Before using these features, confirm that your cluster runs kernel version V1.3.0. If needed, upgrade the kernel. Kernel upgrades are supported only for Standard Edition clusters running kernel V0.3.0, V1.0.2, or V1.3.0.

Kernel version 1.2.0

Replication

Physical replication is available to improve write performance for indexes with replica shards.

Time series

The pruning feature is available for time series indexes to improve query performance.

Write performance

Primary key-based data deduplication during queries is optimized, improving write performance for documents with primary keys by 10%.

Storage

Finite state transducers (FSTs) that do not occupy JVM heap memory are supported. A single node can store up to 20 TiB of index data.

Kernel version 1.0.2

Observability

Cluster access logs can be viewed. Logs include fields such as Time, Node IP, and Content. Use these logs to troubleshoot issues and analyze requests.

Kernel version 1.0.1

Circuit breaking

Circuit breaking policies for JVMs are configurable. When JVM heap memory usage reaches 95%, the cluster rejects incoming requests to protect stability.
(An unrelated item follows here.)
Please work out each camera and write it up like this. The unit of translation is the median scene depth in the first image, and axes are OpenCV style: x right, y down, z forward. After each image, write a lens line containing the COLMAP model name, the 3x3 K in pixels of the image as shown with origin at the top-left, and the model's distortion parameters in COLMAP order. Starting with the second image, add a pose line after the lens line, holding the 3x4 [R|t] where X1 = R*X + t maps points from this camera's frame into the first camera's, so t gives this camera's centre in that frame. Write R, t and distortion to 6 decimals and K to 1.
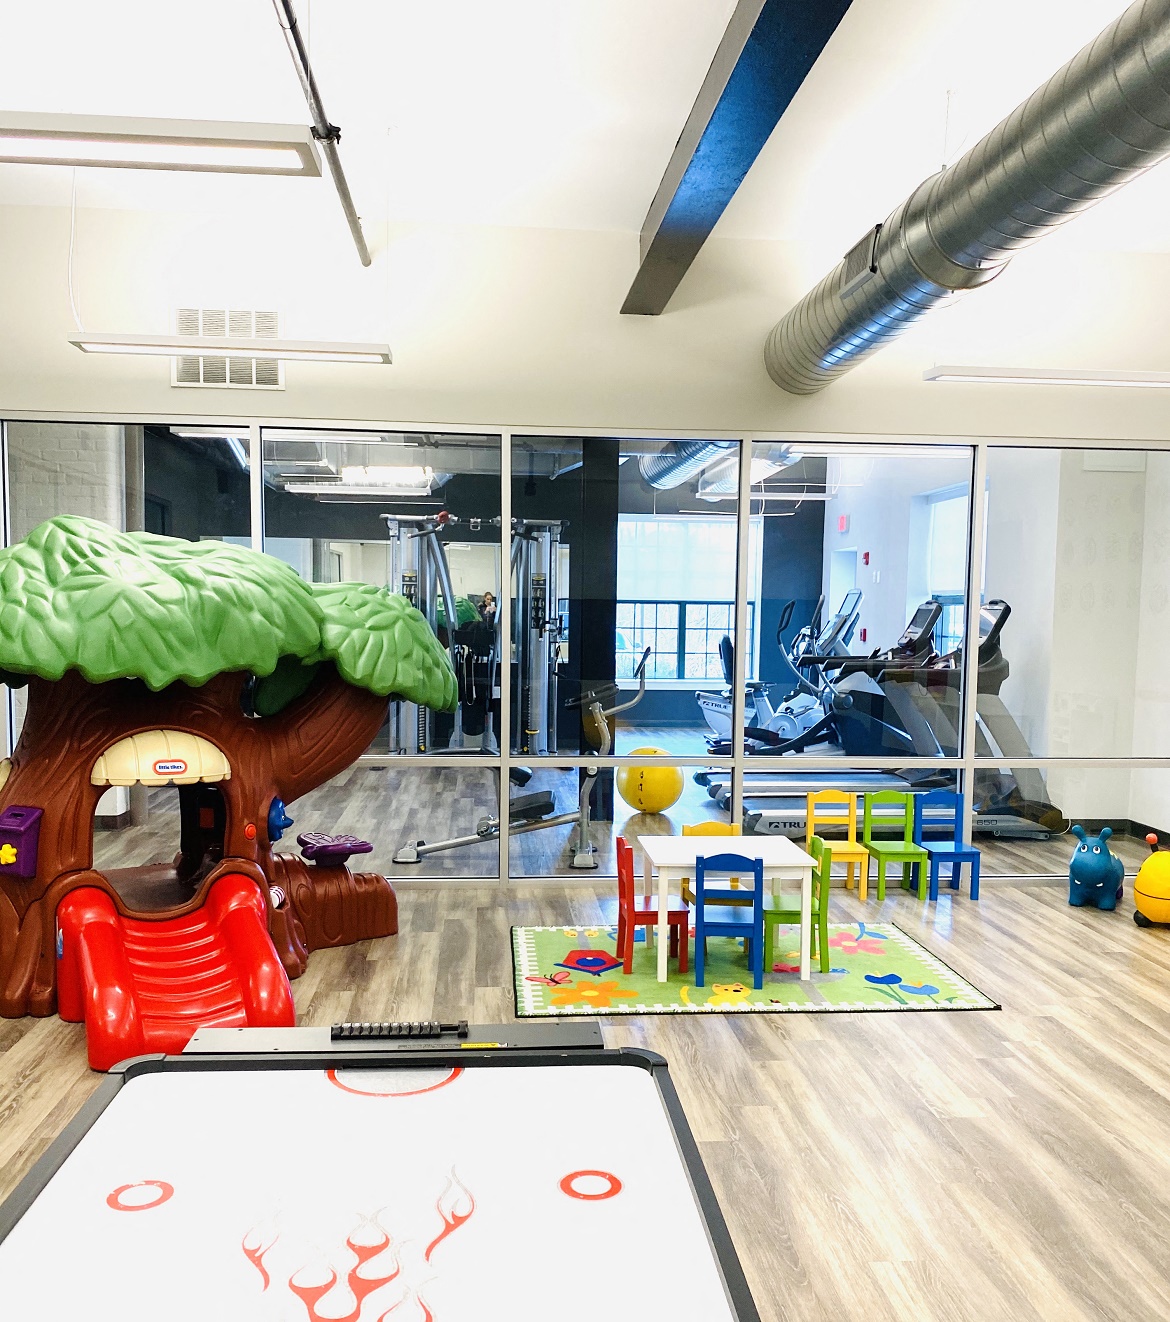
lens RADIAL K [[1187.0, 0, 585.0], [0, 1187.0, 661.0], [0, 0, 1]] dist [-0.000486, -0.001626]
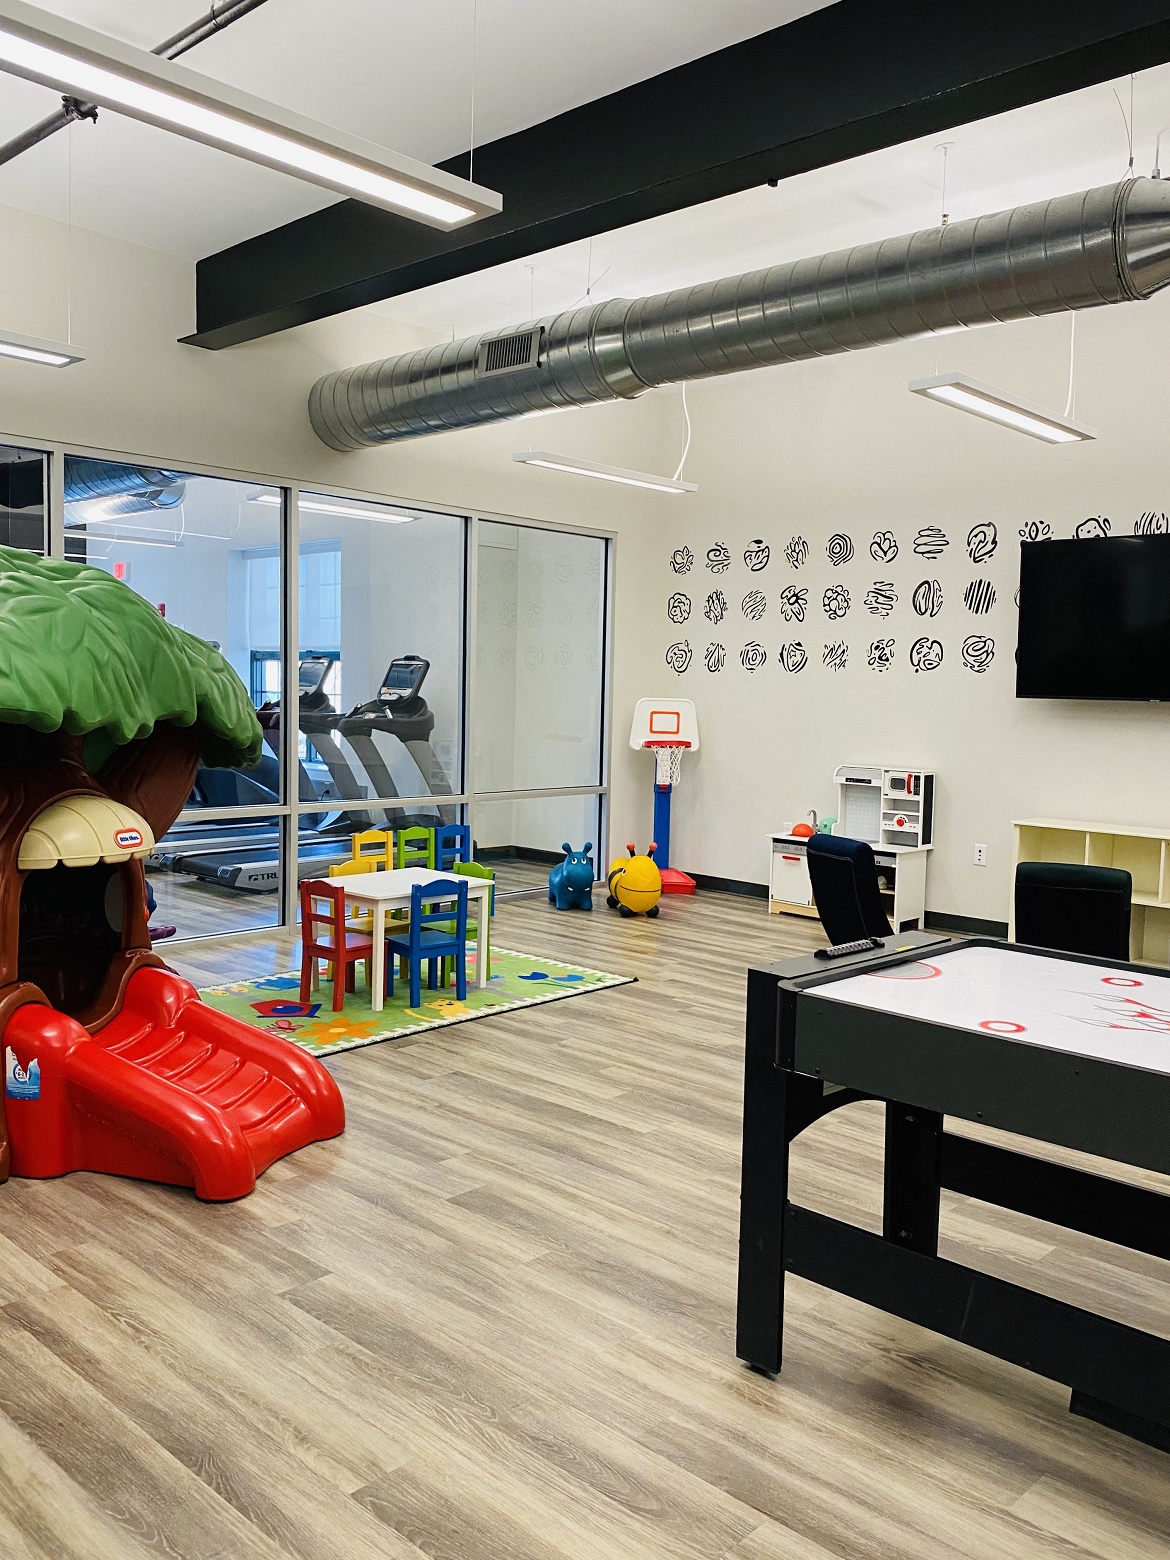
lens RADIAL K [[1247.1, 0, 585.0], [0, 1247.1, 780.0], [0, 0, 1]] dist [-0.006533, -0.003801]
pose [[0.742160, -0.048253, 0.668484, -0.572756], [0.017861, 0.998475, 0.052244, 0.010127], [-0.669985, -0.026834, 0.741890, 0.059273]]
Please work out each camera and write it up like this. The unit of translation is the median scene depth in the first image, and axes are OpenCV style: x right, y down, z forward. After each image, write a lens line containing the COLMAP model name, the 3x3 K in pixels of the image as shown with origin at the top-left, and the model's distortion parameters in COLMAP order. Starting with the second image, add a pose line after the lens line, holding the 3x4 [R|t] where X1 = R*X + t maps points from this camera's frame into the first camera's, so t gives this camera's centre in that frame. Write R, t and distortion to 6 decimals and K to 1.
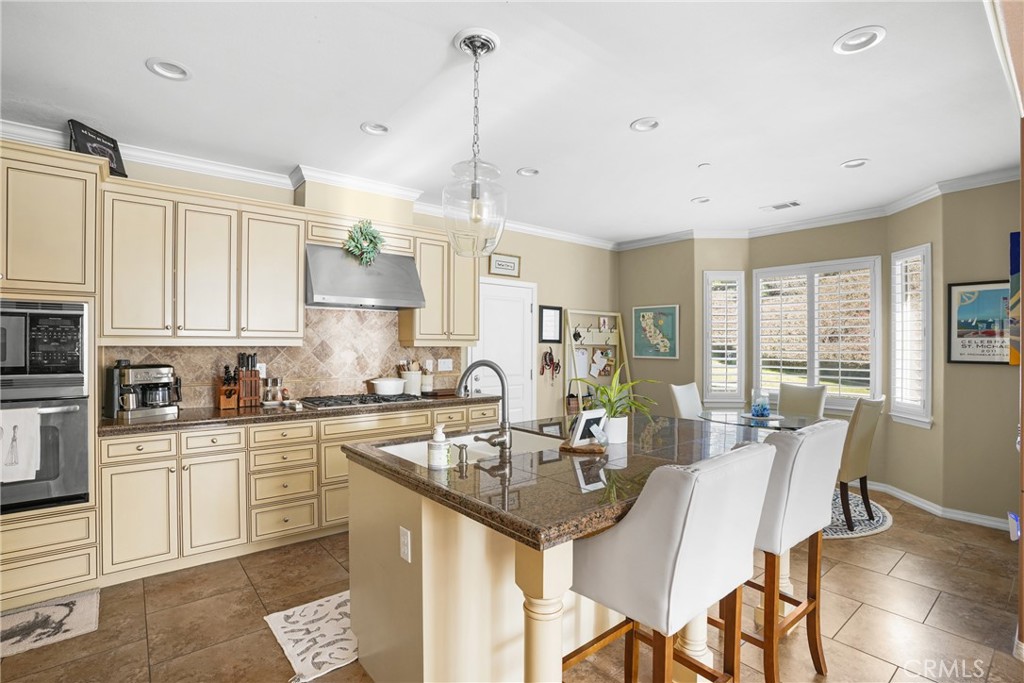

Configure the following parameters:

Parameter	Default
`indices.breaker.total.use_real_memory`	`false`
`indices.breaker.total.limit`	`95%`

Kernel version 0.3.0

Cluster management

Dedicated master node scheduling performance is improved by 10x, allowing each dedicated master node to schedule more shards.

Write performance

Write performance is improved by 10% and translog flush overhead is reduced.